Власть шпаги

22
18
20
22
24
26
28
30

— Дальше, дальше рассказывай, хороняка! — нетерпеливо подогнал парня Бутурлин. — Что там с девами, с Костькой? Повели их куда?

— С девами… — парнишка шмыгнул носом. — С девами, господине, хомякинские непотребство сотворили. Одежку сорвав, толоки устроили. Опосля на усадьбу повели. Сказали, там потешутся да повесят — для острастки. Мол, озерцо-то — их, а девки наши — тати!

— Сволочи! — сплюнув, выругался Ленька. Тонкие губы его побелели, в глазах сверкнула ненависть.

— Повесят, говоришь? — Никита Петрович недобро прищурился. — А ну, поднимай всех ратников! Семку, Ферапонта, Силантия. Игнатку тоже возьмем — пусть зарядит пистоли.

— Так ты, батюшко… — осунувшиеся лицо Леньки вдруг озарилось самой радостною улыбкою. — Так ты…

— Собираемся! Ослобоним всех! — поднимаясь в дом, хмуро обернулся помещик. — Ужо посчитаемся с гадами. Ишь, удумали — людей моих хватать. Их озерцо, говорят? А вот не выйдет! Колонтарь мне! Пистолеты, шпагу…
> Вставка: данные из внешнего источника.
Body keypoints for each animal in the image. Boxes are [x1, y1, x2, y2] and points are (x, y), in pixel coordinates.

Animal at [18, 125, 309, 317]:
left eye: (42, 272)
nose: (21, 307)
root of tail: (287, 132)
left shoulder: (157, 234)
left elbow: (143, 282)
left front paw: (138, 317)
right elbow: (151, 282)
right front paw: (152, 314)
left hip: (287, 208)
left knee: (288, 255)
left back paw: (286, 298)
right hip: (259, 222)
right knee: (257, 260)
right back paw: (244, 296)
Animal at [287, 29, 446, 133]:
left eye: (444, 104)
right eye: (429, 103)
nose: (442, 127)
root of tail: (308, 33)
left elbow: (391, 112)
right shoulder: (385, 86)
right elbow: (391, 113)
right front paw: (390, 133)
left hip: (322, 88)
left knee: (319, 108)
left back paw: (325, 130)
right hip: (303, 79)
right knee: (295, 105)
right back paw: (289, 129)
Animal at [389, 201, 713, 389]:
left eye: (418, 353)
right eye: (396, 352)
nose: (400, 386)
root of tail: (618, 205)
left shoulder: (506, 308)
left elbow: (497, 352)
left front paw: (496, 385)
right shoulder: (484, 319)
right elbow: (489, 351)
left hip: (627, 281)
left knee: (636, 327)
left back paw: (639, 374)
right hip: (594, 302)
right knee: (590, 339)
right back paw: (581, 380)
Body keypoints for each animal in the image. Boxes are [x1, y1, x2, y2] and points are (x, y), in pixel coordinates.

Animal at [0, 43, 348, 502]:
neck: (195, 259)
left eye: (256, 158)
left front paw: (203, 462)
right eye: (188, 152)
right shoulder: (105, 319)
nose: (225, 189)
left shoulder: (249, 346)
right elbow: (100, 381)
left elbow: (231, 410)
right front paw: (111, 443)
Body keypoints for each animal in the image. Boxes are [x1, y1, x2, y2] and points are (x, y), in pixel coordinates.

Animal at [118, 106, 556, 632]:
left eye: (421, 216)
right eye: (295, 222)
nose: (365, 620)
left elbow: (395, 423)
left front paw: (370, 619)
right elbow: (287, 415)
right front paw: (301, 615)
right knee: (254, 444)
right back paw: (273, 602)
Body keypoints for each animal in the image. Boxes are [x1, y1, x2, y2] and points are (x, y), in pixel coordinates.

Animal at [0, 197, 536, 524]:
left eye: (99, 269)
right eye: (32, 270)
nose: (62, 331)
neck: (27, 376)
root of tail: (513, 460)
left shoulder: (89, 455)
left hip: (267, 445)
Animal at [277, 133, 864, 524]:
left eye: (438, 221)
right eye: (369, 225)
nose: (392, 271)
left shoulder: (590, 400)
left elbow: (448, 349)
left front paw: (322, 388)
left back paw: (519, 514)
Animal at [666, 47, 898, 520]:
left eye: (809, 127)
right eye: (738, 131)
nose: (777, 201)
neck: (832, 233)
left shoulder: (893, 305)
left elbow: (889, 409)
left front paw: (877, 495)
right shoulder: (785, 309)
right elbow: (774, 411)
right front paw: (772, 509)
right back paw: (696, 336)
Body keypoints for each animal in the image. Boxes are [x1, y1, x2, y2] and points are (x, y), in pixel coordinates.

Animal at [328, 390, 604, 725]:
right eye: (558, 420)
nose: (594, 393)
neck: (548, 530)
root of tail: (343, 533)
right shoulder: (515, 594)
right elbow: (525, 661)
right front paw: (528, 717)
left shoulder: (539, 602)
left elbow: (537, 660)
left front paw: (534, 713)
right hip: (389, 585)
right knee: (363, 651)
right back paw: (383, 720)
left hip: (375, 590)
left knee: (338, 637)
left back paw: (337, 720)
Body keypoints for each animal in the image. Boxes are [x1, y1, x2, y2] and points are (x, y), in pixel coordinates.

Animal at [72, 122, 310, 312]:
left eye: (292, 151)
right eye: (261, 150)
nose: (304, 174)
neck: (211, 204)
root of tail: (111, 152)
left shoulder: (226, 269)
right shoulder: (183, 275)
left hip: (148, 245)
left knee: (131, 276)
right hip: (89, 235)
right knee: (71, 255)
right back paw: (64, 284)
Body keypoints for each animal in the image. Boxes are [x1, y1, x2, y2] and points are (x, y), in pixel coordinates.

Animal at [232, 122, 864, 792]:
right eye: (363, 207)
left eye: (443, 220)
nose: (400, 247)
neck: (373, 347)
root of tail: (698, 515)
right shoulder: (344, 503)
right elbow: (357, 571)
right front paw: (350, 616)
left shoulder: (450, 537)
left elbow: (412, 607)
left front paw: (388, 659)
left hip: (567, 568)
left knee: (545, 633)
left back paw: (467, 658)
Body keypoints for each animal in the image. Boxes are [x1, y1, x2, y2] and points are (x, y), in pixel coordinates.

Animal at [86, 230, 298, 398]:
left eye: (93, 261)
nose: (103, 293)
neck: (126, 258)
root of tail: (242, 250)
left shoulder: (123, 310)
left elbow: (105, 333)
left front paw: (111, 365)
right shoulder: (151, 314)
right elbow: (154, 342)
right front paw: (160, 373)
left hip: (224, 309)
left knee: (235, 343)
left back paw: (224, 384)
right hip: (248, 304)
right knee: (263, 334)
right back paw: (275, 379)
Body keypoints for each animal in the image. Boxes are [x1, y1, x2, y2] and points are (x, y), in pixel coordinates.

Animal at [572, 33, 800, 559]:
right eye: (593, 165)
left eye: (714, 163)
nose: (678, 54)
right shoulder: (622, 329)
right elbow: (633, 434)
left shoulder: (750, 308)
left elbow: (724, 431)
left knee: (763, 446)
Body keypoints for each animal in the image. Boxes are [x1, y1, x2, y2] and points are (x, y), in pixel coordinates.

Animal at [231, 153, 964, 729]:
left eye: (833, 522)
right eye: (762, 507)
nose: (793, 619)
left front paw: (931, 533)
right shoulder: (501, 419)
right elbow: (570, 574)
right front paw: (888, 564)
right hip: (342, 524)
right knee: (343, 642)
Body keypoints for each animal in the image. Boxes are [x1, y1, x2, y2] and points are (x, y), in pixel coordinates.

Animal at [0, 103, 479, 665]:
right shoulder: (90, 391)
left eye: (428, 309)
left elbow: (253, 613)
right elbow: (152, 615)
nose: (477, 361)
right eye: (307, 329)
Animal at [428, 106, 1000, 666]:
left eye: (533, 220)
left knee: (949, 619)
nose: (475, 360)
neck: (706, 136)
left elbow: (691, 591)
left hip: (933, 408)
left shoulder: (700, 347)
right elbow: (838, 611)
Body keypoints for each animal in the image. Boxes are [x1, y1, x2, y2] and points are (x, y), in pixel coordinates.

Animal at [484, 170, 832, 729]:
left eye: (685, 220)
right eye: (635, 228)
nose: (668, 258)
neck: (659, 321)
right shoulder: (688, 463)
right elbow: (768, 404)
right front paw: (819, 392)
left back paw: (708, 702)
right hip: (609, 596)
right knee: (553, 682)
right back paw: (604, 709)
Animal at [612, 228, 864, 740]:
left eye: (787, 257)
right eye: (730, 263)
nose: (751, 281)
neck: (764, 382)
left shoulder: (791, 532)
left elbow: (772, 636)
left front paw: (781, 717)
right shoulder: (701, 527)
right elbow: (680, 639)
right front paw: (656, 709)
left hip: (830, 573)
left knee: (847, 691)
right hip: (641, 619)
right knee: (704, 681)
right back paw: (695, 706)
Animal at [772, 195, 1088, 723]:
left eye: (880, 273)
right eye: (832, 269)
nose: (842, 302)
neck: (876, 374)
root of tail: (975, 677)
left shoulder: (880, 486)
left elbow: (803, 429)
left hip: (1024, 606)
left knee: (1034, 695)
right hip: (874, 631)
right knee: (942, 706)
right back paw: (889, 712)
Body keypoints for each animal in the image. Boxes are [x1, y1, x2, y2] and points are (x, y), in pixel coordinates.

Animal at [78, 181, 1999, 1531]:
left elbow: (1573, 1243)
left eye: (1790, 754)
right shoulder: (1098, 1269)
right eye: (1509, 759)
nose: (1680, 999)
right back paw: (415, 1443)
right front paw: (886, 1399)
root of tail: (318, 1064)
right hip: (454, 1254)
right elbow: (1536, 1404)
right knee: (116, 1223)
Надев доспех, Бутурлин прицепил к перевязи шпагу и, сунув в седельные кобуры пару заряженных пистолетов, сурово оглядел выстроившееся воинство. Рыжеватый веснушчатый Ленька, как и хозяин, вооружился шпагою, здоровущий чернявый Семен держал на плече увесистую дубину — ослоп, сорокалетние «старички» — Ферапонт с Силантием, прихватили по рогатине и по паре саадаков с луком да стрелами, а молодой Игнатко — короткий рейтарский карабин и сабельку.

Прямо скажем, не ахти какое вооружение. Ну, уж что есть. Лошадей тоже на всех не хватало. Сам Бутурлин уселся на быстроногую Жельку, Ленька — на каурого конька, да еще Ферапонт с Силантием оказались при лошадях. Семка же с Игнаткою — пеши.

— Ты, Семен — к Ферапонту на лошадь подсядь, хотя… — с сомнением оглядев чахлых, далеко не первой молодости лошадок, коих в ином месте непременно признали бы клячами, Никита Петрович махнул рукой. — Эх… Да уж, пожалуй, быстрее — пешими.

— Мы, господине, бегом побежим!

— Да с такими коняками и шага хватит.

Напутствуемое Серафимой и ночным сторожем дедом Митяем воинство спешно выбралось за ворота и, свернув на лесную дорожку, направилось в сторону хомякинской усадьбы, до которой было эдак верст десять с гаком. Так что раненько утречком уже должны были быть…

— Значит так, — сквозь зубы инструктировал на ходу Бутурлин. — Хомякинских намного больше, да и вооружены они лучше. Потому нам — тайно пробраться, внезапно налететь… Отбить своих… а там — посмотрим… Эй, Леньша, что там у тебя булькает?

— Так водка же, господине! Две баклажки. Я ж ее сперва выменял… а уж потом на озерцо заглянул…

— Водка, говоришь? — Никита покусал ус. — Это хорошо, это славно. Одначе потом будем пить. После победы.

Вот именно так он и выразился — после победы, ибо уже считал боярина Хомякина и его людишек своими личными врагами. Так и как не считать? Девок снасильничали, схватили, повесить хотят. Без суда и следствия! Это как так-то? Живу в лесу, что хочу, то и ворочу? Так получается? Однако — врешь! Не выйдет.

Несмотря на сумрачную ночную полутьму, двигались ходко — дорожка-то была хорошо знакомой. По ней возили снопы, по ней за грибами-ягодами хаживали и вот, на озерко — за рыбой. По обеим сторонам дороги тянулись осины да перемежающиеся орешником ивы, царапали небо сосны, махали сине-зелеными лапами сумрачные высокие ели. Пахло хвоей, клевером, еще чем-то таким, сладким, наверное — с ближнего луга. Где-то над головами забила вдруг крыльями какая-то ночная птица, невдалеке, на болотце, истошно закричала выпь.

Когда путники подобрались к вражеской усадьбе, уже начинало светать. Край неба над дальним лесом окрасился алой полоской рассвета, по краю дороги стелился утренний белесый туман.

— Спешиться, — углядев раскинувшиеся впереди, на невысоком холме, строения, тихо приказал Бутурлин.

Привязав лошадей, дальше пошли пешком. Недолго — затаились в росшем на самой опушке орешнике. Оттуда уже до усадьбы — рукой подать. Хорошо были видны крепкие запертые ворота с надвратной башенкой, частокол. На башенке маячила чья-то фигура. Караульный! Не спал, собака.